▶ REQUIRED ACTION
From the first line of the records below through the line containing "153.31mm x 9.9mm x 86.9mm |", copy everything exactly and nothing more.

▶ MATERIAL FOR THIS EXERCISE
# # # # # # #
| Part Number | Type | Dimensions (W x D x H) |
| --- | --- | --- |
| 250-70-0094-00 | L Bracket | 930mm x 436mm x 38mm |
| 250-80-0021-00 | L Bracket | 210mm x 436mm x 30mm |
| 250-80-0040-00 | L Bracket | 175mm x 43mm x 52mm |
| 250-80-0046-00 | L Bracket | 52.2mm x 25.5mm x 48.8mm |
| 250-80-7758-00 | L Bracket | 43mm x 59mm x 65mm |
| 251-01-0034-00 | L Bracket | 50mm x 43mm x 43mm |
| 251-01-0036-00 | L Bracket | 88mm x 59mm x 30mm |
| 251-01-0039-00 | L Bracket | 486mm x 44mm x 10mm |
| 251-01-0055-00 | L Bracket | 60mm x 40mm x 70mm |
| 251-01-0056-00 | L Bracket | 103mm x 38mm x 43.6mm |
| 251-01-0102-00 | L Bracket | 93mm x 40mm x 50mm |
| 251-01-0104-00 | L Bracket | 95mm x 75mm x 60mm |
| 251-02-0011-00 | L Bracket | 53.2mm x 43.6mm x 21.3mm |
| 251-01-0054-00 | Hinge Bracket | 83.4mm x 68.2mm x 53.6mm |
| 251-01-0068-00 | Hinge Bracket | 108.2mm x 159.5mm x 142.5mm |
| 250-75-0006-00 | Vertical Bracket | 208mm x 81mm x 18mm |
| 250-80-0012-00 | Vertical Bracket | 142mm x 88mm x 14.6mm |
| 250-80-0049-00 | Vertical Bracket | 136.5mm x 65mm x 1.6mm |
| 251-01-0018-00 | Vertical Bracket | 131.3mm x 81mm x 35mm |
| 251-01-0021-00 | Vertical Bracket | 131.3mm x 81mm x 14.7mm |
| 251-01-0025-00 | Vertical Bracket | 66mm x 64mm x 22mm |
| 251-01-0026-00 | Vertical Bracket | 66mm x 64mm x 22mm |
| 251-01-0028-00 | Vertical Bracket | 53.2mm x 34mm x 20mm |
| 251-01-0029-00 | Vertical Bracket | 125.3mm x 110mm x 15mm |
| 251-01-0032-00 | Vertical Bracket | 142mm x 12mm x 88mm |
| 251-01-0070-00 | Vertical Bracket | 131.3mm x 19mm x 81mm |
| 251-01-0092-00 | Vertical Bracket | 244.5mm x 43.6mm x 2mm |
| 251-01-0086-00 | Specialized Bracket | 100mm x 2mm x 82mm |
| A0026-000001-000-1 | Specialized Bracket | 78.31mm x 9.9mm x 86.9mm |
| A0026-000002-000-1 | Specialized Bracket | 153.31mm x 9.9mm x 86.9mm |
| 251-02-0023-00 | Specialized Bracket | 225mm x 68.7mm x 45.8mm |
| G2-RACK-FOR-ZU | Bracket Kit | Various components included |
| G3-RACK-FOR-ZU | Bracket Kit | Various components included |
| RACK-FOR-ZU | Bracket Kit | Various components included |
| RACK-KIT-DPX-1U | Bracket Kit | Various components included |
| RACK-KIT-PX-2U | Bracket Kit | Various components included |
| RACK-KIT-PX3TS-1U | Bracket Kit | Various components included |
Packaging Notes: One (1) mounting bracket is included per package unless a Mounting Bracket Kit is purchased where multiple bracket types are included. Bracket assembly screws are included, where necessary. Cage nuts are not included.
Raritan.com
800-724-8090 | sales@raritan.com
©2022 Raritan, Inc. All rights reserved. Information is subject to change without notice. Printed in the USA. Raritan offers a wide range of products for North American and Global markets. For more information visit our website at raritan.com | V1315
# # # # # # #
▶ EXPECTED ANSWER
| Part Number | Type | Dimensions (W x D x H) |
| --- | --- | --- |
| 250-70-0094-00 | L Bracket | 930mm x 436mm x 38mm |
| 250-80-0021-00 | L Bracket | 210mm x 436mm x 30mm |
| 250-80-0040-00 | L Bracket | 175mm x 43mm x 52mm |
| 250-80-0046-00 | L Bracket | 52.2mm x 25.5mm x 48.8mm |
| 250-80-7758-00 | L Bracket | 43mm x 59mm x 65mm |
| 251-01-0034-00 | L Bracket | 50mm x 43mm x 43mm |
| 251-01-0036-00 | L Bracket | 88mm x 59mm x 30mm |
| 251-01-0039-00 | L Bracket | 486mm x 44mm x 10mm |
| 251-01-0055-00 | L Bracket | 60mm x 40mm x 70mm |
| 251-01-0056-00 | L Bracket | 103mm x 38mm x 43.6mm |
| 251-01-0102-00 | L Bracket | 93mm x 40mm x 50mm |
| 251-01-0104-00 | L Bracket | 95mm x 75mm x 60mm |
| 251-02-0011-00 | L Bracket | 53.2mm x 43.6mm x 21.3mm |
| 251-01-0054-00 | Hinge Bracket | 83.4mm x 68.2mm x 53.6mm |
| 251-01-0068-00 | Hinge Bracket | 108.2mm x 159.5mm x 142.5mm |
| 250-75-0006-00 | Vertical Bracket | 208mm x 81mm x 18mm |
| 250-80-0012-00 | Vertical Bracket | 142mm x 88mm x 14.6mm |
| 250-80-0049-00 | Vertical Bracket | 136.5mm x 65mm x 1.6mm |
| 251-01-0018-00 | Vertical Bracket | 131.3mm x 81mm x 35mm |
| 251-01-0021-00 | Vertical Bracket | 131.3mm x 81mm x 14.7mm |
| 251-01-0025-00 | Vertical Bracket | 66mm x 64mm x 22mm |
| 251-01-0026-00 | Vertical Bracket | 66mm x 64mm x 22mm |
| 251-01-0028-00 | Vertical Bracket | 53.2mm x 34mm x 20mm |
| 251-01-0029-00 | Vertical Bracket | 125.3mm x 110mm x 15mm |
| 251-01-0032-00 | Vertical Bracket | 142mm x 12mm x 88mm |
| 251-01-0070-00 | Vertical Bracket | 131.3mm x 19mm x 81mm |
| 251-01-0092-00 | Vertical Bracket | 244.5mm x 43.6mm x 2mm |
| 251-01-0086-00 | Specialized Bracket | 100mm x 2mm x 82mm |
| A0026-000001-000-1 | Specialized Bracket | 78.31mm x 9.9mm x 86.9mm |
| A0026-000002-000-1 | Specialized Bracket | 153.31mm x 9.9mm x 86.9mm |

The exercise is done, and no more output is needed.